Collection entries

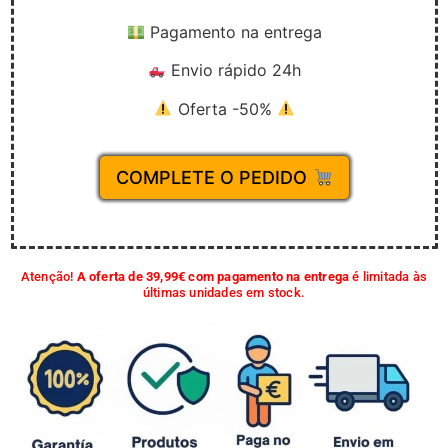
Pagamento na entrega
Envio rápido 24h
Oferta -50%
COMPLETE O PEDIDO
Atenção!
A oferta de 39,99€ com pagamento na entrega
é limitada às
últimas unidades em stock.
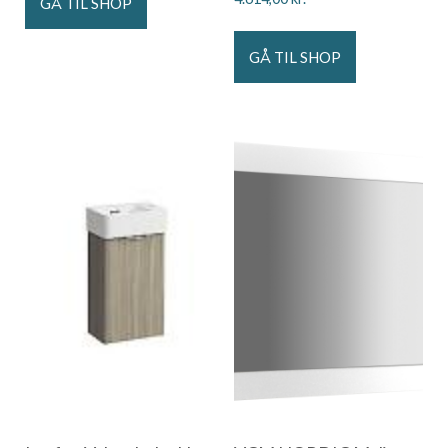
GÅ TIL SHOP
GÅ TIL SHOP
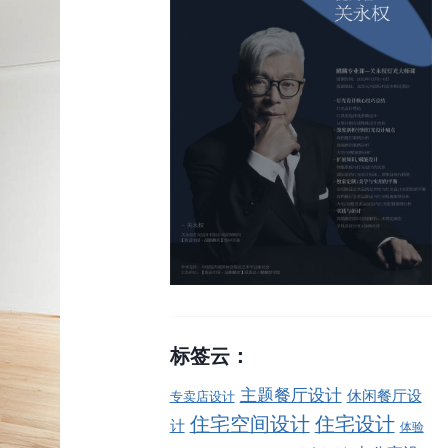
标签云：
主题餐厅设计
休闲餐厅设
专卖店设计
住宅空间设计
住宅设计
计
体验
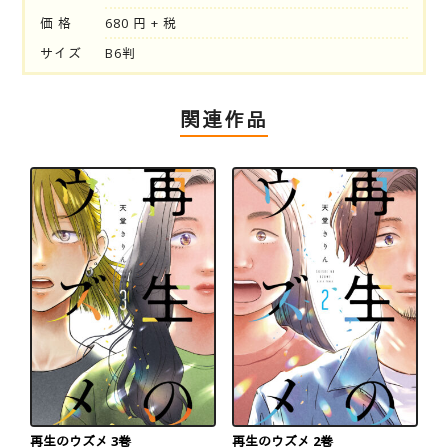
価 格
680 円 + 税
サイズ
B6判
関連作品
再生のウズメ 3巻
再生のウズメ 2巻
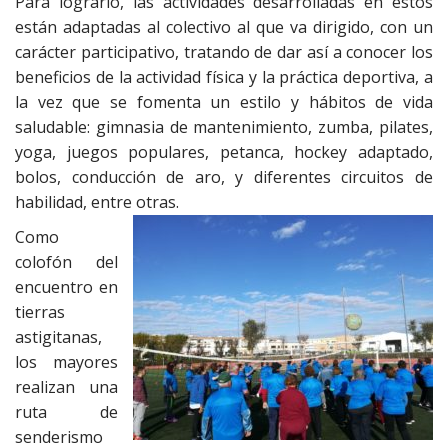
Para lograrlo, las actividades desarrolladas en estos
están adaptadas al colectivo al que va dirigido, con un
carácter participativo, tratando de dar así a conocer los
beneficios de la actividad física y la práctica deportiva, a
la vez que se fomenta un estilo y hábitos de vida
saludable: gimnasia de mantenimiento, zumba, pilates,
yoga, juegos populares, petanca, hockey adaptado,
bolos, conducción de aro, y diferentes circuitos de
habilidad, entre otras.
Como
colofón del
encuentro en
tierras
astigitanas,
los mayores
realizan una
ruta de
senderismo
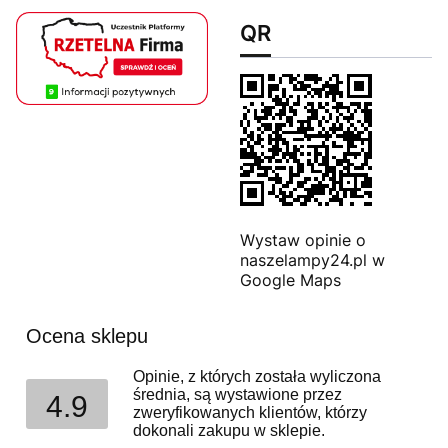
QR
Wystaw opinie o
naszelampy24.pl w
Google Maps
Ocena sklepu
Opinie, z których została wyliczona
średnia, są wystawione przez
4.9
zweryfikowanych klientów, którzy
dokonali zakupu w sklepie.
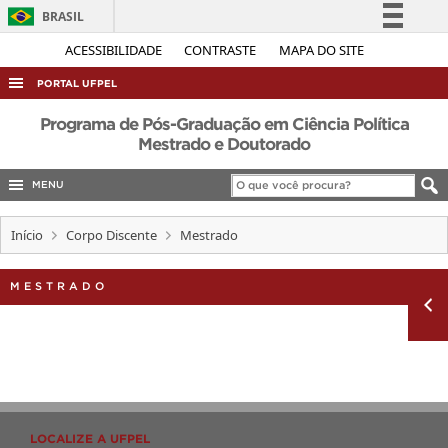
BRASIL
Simplifique!
ACESSIBILIDADE
CONTRASTE
MAPA DO SITE
Comunica BR
PORTAL UFPEL
Participe
ACESSO À INFORMAÇÃO
Programa de Pós-Graduação em Ciência Política
Acesso à informação
Mestrado e Doutorado
AUDITORIA
Legislação
MENU
COBALTO
Canais
CONCURSOS
Início
Corpo Discente
Mestrado
EDITAIS
MESTRADO
INTERNACIONAL
OUVIDORIA
PORTARIAS
TELEFONES
LOCALIZE A UFPEL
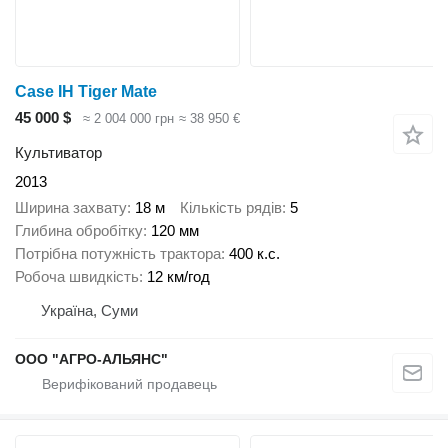
Case IH Tiger Mate
45 000 $
≈ 2 004 000 грн
≈ 38 950 €
Культиватор
2013
Ширина захвату
18 м
Кількість рядів
5
Глибина обробітку
120 мм
Потрібна потужність трактора
400 к.с.
Робоча швидкість
12 км/год
Україна, Суми
ООО "АГРО-АЛЬЯНС"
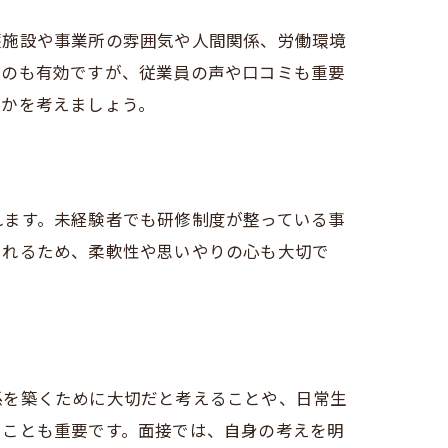
護施設や事業所の雰囲気や人間関係、労働環境
るのも有効ですが、従業員の声や口コミも重要
うかを考えましょう。
れます。未経験者でも研修制度が整っている事
られるため、柔軟性や思いやりの心も大切で
係を築くために大切だと考えることや、日常生
ることも重要です。面接では、自身の考えを明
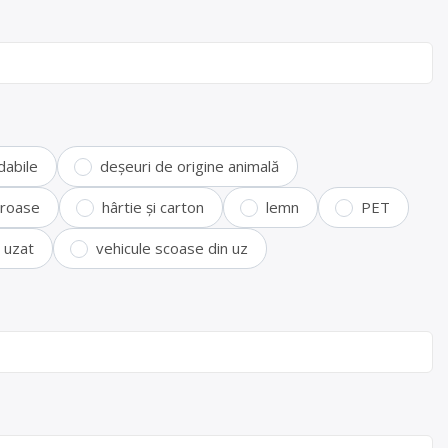
dabile
deșeuri de origine animală
feroase
hârtie și carton
lemn
PET
i uzat
vehicule scoase din uz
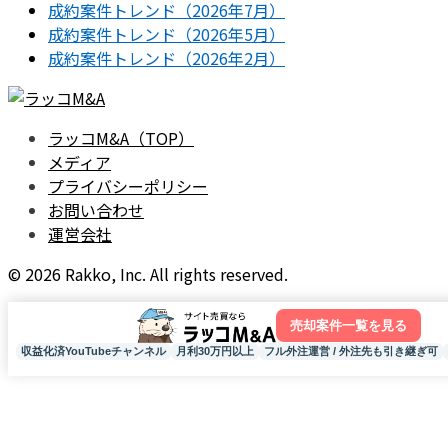
成約案件トレンド（2026年7月）
成約案件トレンド（2026年5月）
成約案件トレンド（2026年2月）
ラッコM&A（TOP）
メディア
プライバシーポリシー
お問い合わせ
運営会社
© 2026 Rakko, Inc. All rights reserved.
売却案件一覧を見る
収益化済YouTubeチャンネル
月利30万円以上
フル外注運営 / 外注先も引き継ぎ可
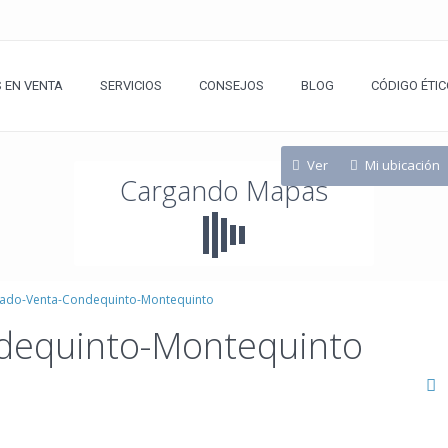
 EN VENTA
SERVICIOS
CONSEJOS
BLOG
CÓDIGO ÉTIC
Ver
Mi ubicación
Cargando Mapas
ado-Venta-Condequinto-Montequinto
dequinto-Montequinto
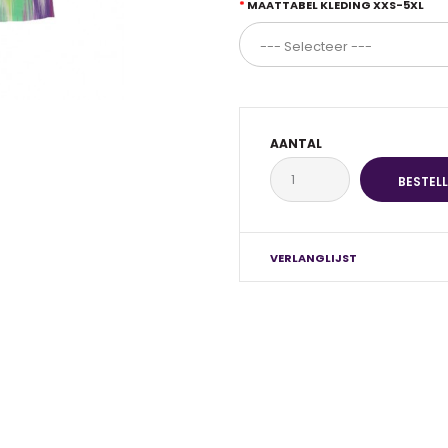
MAATTABEL KLEDING XXS-5XL
AANTAL
VERLANGLIJST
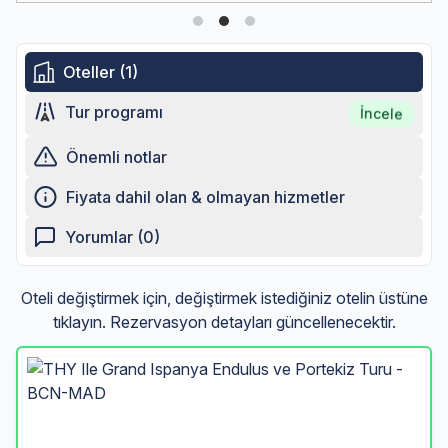
Oteller (1)
Tur programı
İncele
Önemli notlar
Fiyata dahil olan & olmayan hizmetler
Yorumlar (0)
Oteli değiştirmek için, değiştirmek istediğiniz otelin üstüne
tıklayın. Rezervasyon detayları güncellenecektir.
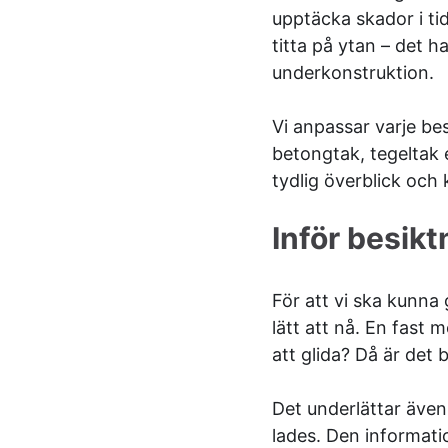
upptäcka skador i ti
titta på ytan – det h
underkonstruktion.
Vi anpassar varje bes
betongtak, tegeltak e
tydlig överblick och
Inför besik
För att vi ska kunna 
lätt att nå. En fast 
att glida? Då är det 
Det underlättar även
lades. Den informatio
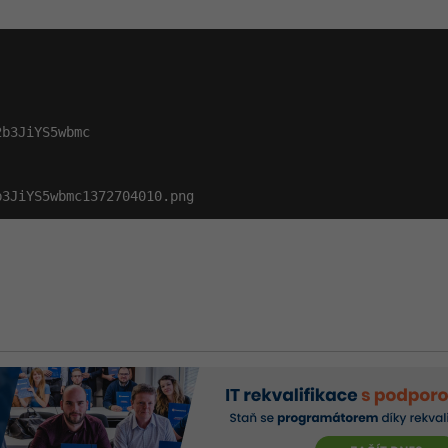
b3JiYS5wbmc

b3JiYS5wbmc1372704010.png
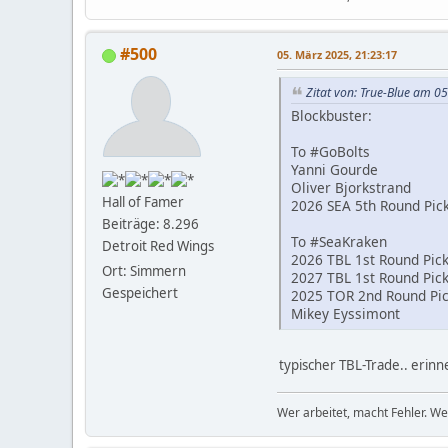
#500
05. März 2025, 21:23:17
Zitat von: True-Blue am 0
Blockbuster:
To #GoBolts
Yanni Gourde
Oliver Bjorkstrand
Hall of Famer
2026 SEA 5th Round Pic
Beiträge: 8.296
To #SeaKraken
Detroit Red Wings
2026 TBL 1st Round Pic
Ort: Simmern
2027 TBL 1st Round Pic
Gespeichert
2025 TOR 2nd Round Pi
Mikey Eyssimont
typischer TBL-Trade.. erinn
Wer arbeitet, macht Fehler. We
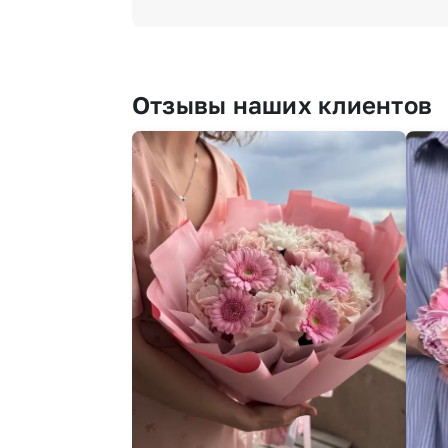
Отзывы наших клиентов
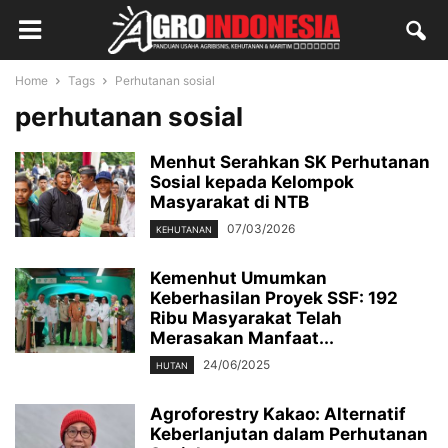
Home
Tags
Perhutanan sosial
perhutanan sosial
Menhut Serahkan SK Perhutanan
Sosial kepada Kelompok
Masyarakat di NTB
07/03/2026
KEHUTANAN
Kemenhut Umumkan
Keberhasilan Proyek SSF: 192
Ribu Masyarakat Telah
Merasakan Manfaat...
24/06/2025
HUTAN
Agroforestry Kakao: Alternatif
Keberlanjutan dalam Perhutanan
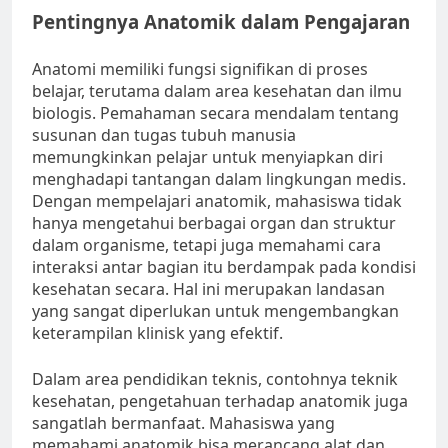
Pentingnya Anatomik dalam Pengajaran
Anatomi memiliki fungsi signifikan di proses
belajar, terutama dalam area kesehatan dan ilmu
biologis. Pemahaman secara mendalam tentang
susunan dan tugas tubuh manusia
memungkinkan pelajar untuk menyiapkan diri
menghadapi tantangan dalam lingkungan medis.
Dengan mempelajari anatomik, mahasiswa tidak
hanya mengetahui berbagai organ dan struktur
dalam organisme, tetapi juga memahami cara
interaksi antar bagian itu berdampak pada kondisi
kesehatan secara. Hal ini merupakan landasan
yang sangat diperlukan untuk mengembangkan
keterampilan klinisk yang efektif.
Dalam area pendidikan teknis, contohnya teknik
kesehatan, pengetahuan terhadap anatomik juga
sangatlah bermanfaat. Mahasiswa yang
memahami anatomik bisa merancang alat dan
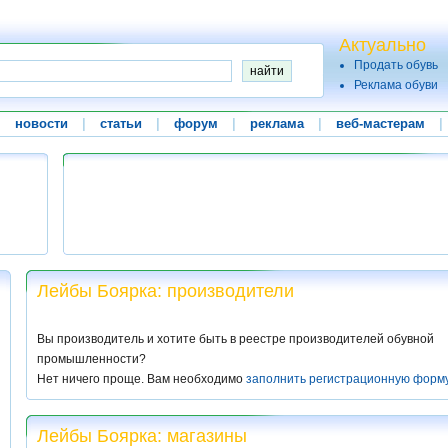
Актуально
Продать обувь
Реклама обуви
|
новости
|
статьи
|
форум
|
реклама
|
веб-мастерам
|
Лейбы Боярка: производители
Вы производитель и хотите быть в реестре производителей обувной
промышленности?
Нет ничего проще. Вам необходимо
заполнить регистрационную форм
Лейбы Боярка: магазины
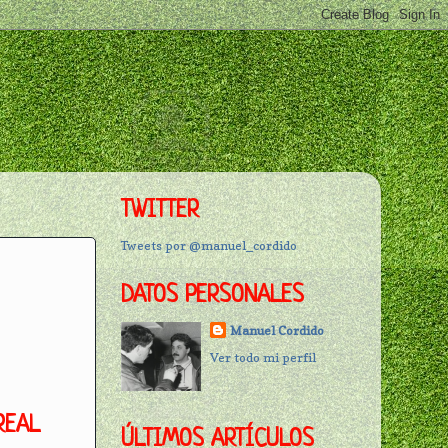
TWITTER
Tweets por @manuel_cordido
DATOS PERSONALES
Manuel Cordido
Ver todo mi perfil
REAL
ÚLTIMOS ARTÍCULOS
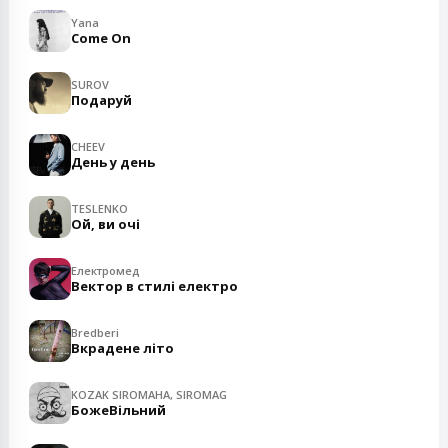
Yana
Come On
SUROV
Подаруй
CHEEV
День у день
TESLENKO
Ой, ви очі
Електромед
Вектор в стилі електро
Bredberi
Вкрадене літо
KOZAK SIROMAHA, SIROMAG
БожеВільний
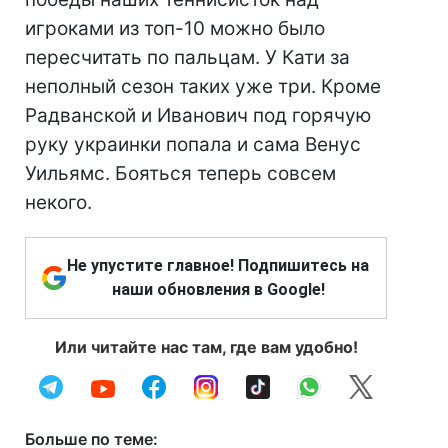
игроками из топ-10 можно было
пересчитать по пальцам. У Кати за
неполный сезон таких уже три. Кроме
Радванской и Иванович под горячую
руку украинки попала и сама Венус
Уильямс. Бояться теперь совсем
некого.
Не упустите главное! Подпишитесь на
наши обновления в Google!
Или читайте нас там, где вам удобно!
Больше по теме:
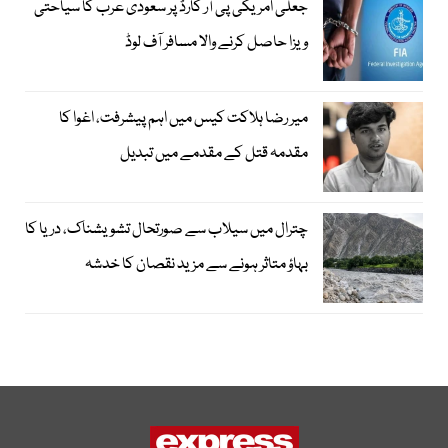
جعلی امریکی پی آر کارڈ پر سعودی عرب کا سیاحتی
ویزا حاصل کرنے والا مسافر آف لوڈ
میر رضا ہلاکت کیس میں اہم پیشرفت، اغوا کا
مقدمہ قتل کے مقدمے میں تبدیل
چترال میں سیلاب سے صورتحال تشویشناک، دریا کا
بہاؤ متاثر ہونے سے مزید نقصان کا خدشہ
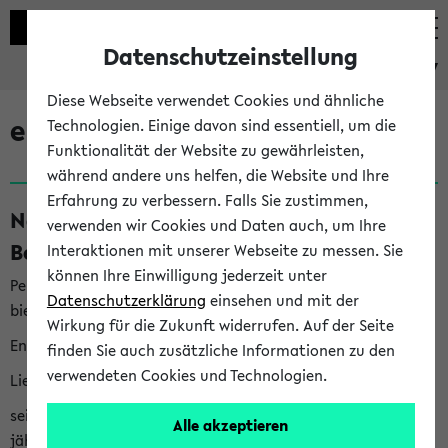
Datenschutzeinstellung
eKVV
Diese Webseite verwendet Cookies und ähnliche
eKVV News
Technologien. Einige davon sind essentiell, um die
Funktionalität der Website zu gewährleisten,
während andere uns helfen, die Website und Ihre
Erfahrung zu verbessern. Falls Sie zustimmen,
Nachhaltigkeitspreis 2026:
verwenden wir Cookies und Daten auch, um Ihre
Bewerbungsphase gestartet (06.08.26)
Interaktionen mit unserer Webseite zu messen. Sie
können Ihre Einwilligung jederzeit unter
Per E-Mail eingestellt von nachhaltigkeitsbuero@uni-
Datenschutzerklärung
einsehen und mit der
bielefeld.de an den Verteiler 'Alle Studierenden':
Wirkung für die Zukunft widerrufen. Auf der Seite
English version below
finden Sie auch zusätzliche Informationen zu den
verwendeten Cookies und Technologien.
Liebe Studierende,
seit 2023 verleiht das Rektorat der Universität Bielefeld
Alle akzeptieren
jährlich den Nachhaltigkeitspreis für Abschlussarbeiten. Sie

_Activity_. Copy, without any change, the lines above from the one containing "während andere uns" to the end, both ends included. Add nothing else.

_Result of the task_.
während andere uns helfen, die Website und Ihre
Erfahrung zu verbessern. Falls Sie zustimmen,
Nachhaltigkeitspreis 2026:
verwenden wir Cookies und Daten auch, um Ihre
Bewerbungsphase gestartet (06.08.26)
Interaktionen mit unserer Webseite zu messen. Sie
können Ihre Einwilligung jederzeit unter
Per E-Mail eingestellt von nachhaltigkeitsbuero@uni-
Datenschutzerklärung
einsehen und mit der
bielefeld.de an den Verteiler 'Alle Studierenden':
Wirkung für die Zukunft widerrufen. Auf der Seite
English version below
finden Sie auch zusätzliche Informationen zu den
verwendeten Cookies und Technologien.
Liebe Studierende,
seit 2023 verleiht das Rektorat der Universität Bielefeld
Alle akzeptieren
jährlich den Nachhaltigkeitspreis für Abschlussarbeiten. Sie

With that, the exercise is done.